Put the lines from the one containing "family: Orchidaceae" through the one containing "class: Magnoliopsida", inclusive, into a two-column CSV with the headers field and answer and one row per line. Wrap each field in quotation marks, and replace any line breaks inside a field with spaces.

■ **Data lines**
-------
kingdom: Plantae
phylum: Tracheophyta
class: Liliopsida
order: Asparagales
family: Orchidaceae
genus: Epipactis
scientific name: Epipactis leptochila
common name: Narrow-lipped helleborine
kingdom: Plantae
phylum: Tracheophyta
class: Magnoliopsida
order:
-------
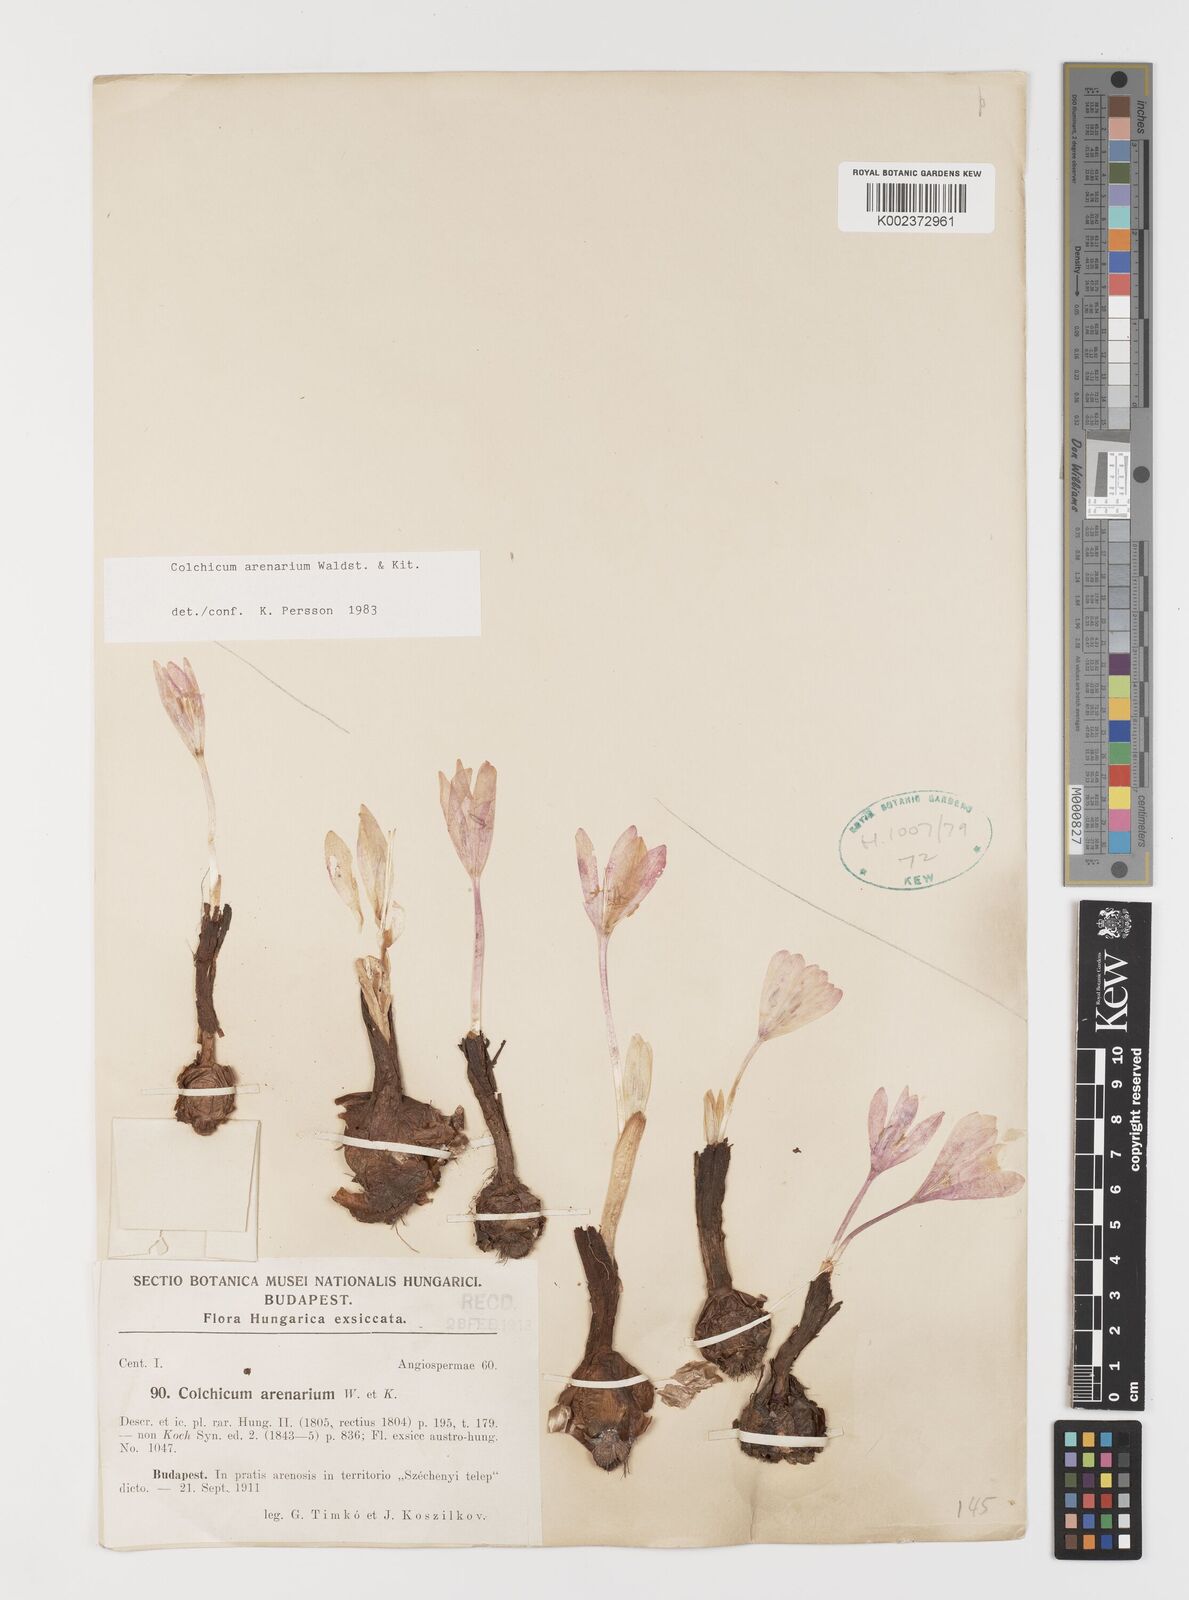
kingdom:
-------
■ **Worked answer**
field,answer
"family:","Orchidaceae"
"genus:","Epipactis"
"scientific name:","Epipactis leptochila"
"common name:","Narrow-lipped helleborine"
"kingdom:","Plantae"
"phylum:","Tracheophyta"
"class:","Magnoliopsida"